4 Conclusion and Perspectives

In this paper, we created an original dataset with five controlled color changes, which is well-suited for evaluating the performance of color transfer methods. We applied the ReHistoGAN method to perform the stain color transfer on IHC staining histological images. The results demonstrated its superiority and robustness compared with other state-of-the-art methods. Using ReHistoGAN, we intentionally altered the color of the macaque segmentation test set, which enabled us for the first time to quantitatively investigate the impact of color variation on IHC stained cell segmentation (semantic and instance) using neural networks. Experiments showed that the cell segmentation negatively correlated to the color variation between the test and the training sets. However, for a given color variation, the segmentation was better on images with darker stains. (see recolored-2 and recolored-4 in Table 2). Previous GAN-based approaches [bentaieb2017adversarial, shaban2019staingan] have not been assessed due to their lack of flexibility. Further studies are needed to validate the color transfer performance of ReHistoGAN compared to these methods. As a preliminary study, we only investigated NeuN staining images in the cortex region. Further work is needed to establish a strategy for the automatic selection of appropriate target images in various anatomical regions, which will allow us to expand this study to the entire brain.

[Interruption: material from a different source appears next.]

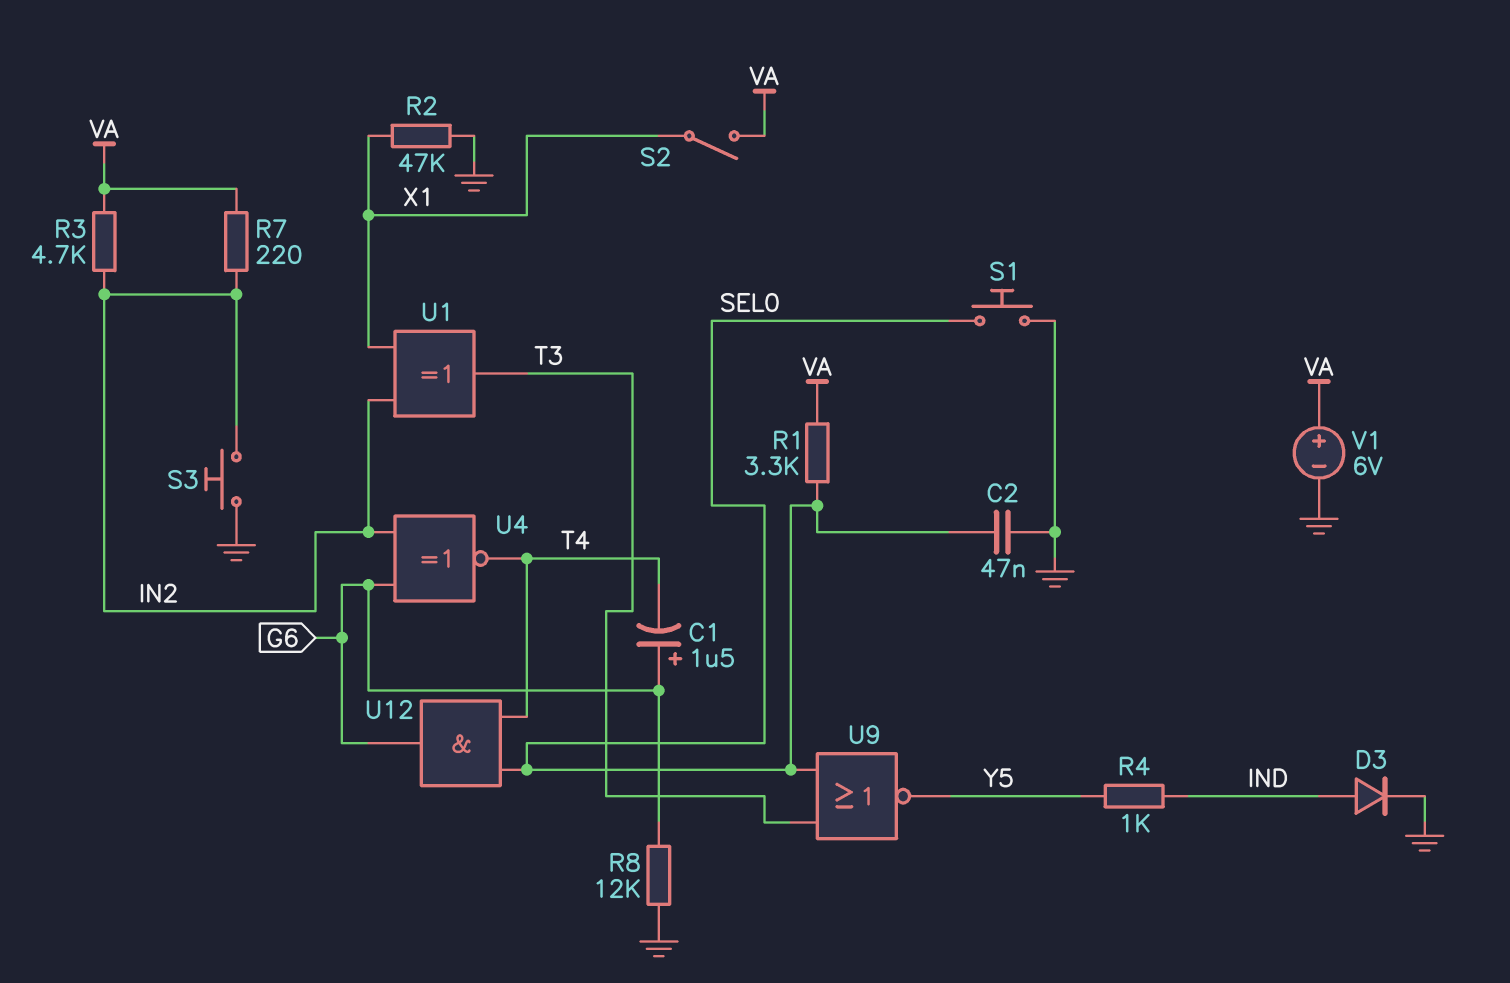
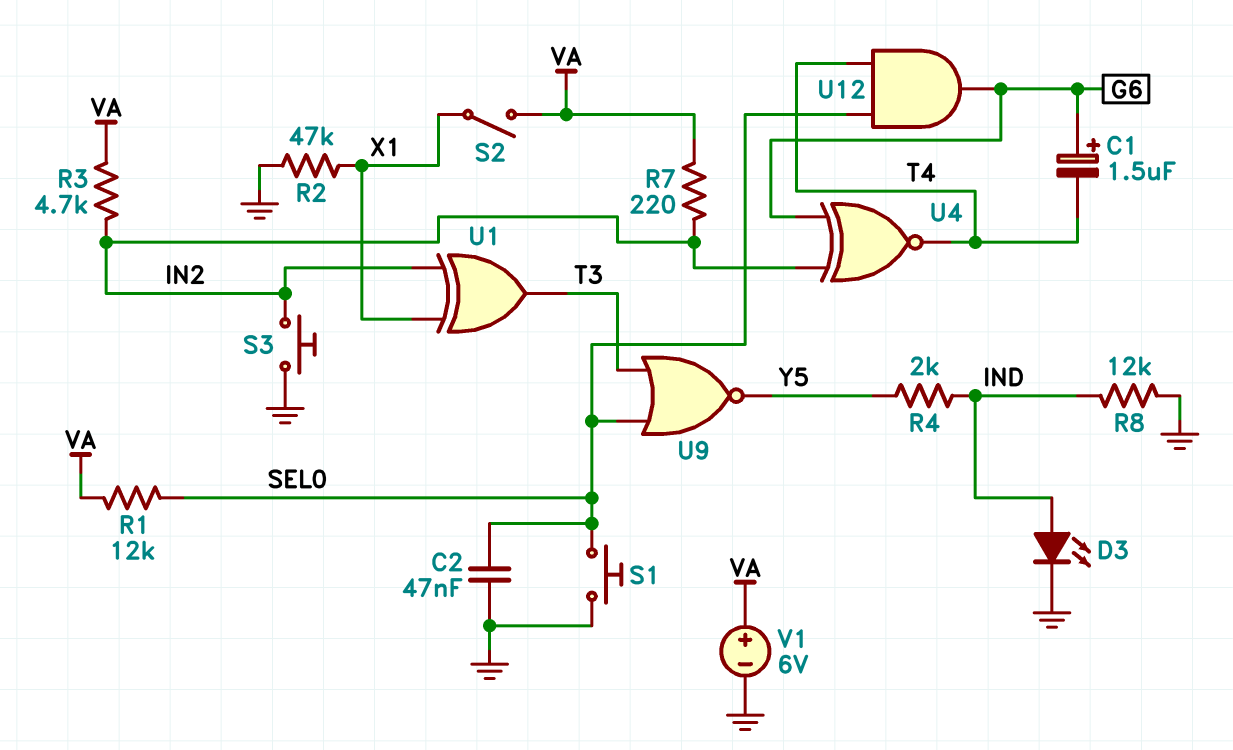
D3: diode (A IND, K GND) -> LED (A IND, K GND)
R1: 3.3k (SEL0, VA) -> 12k (SEL0, VA)
R4: 1k (IND, Y5) -> 2k (IND, Y5)
R8: 12k (G6, GND) -> 12k (GND, IND)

Moreover, additional study on images with other stainings (e.g., H&E) would also be worthwhile.

4.0.1 Acknowledgements.

This work was supported by DIM ELICIT grants from Région Ile-de-France, by the French National Research Agency (project SUMMIT ANR-21-CE45-0022-01) and by the European Union’s Horizon 2020 research and innovation program under the grant agreement No. 945539 (Human Brain Project SGA3).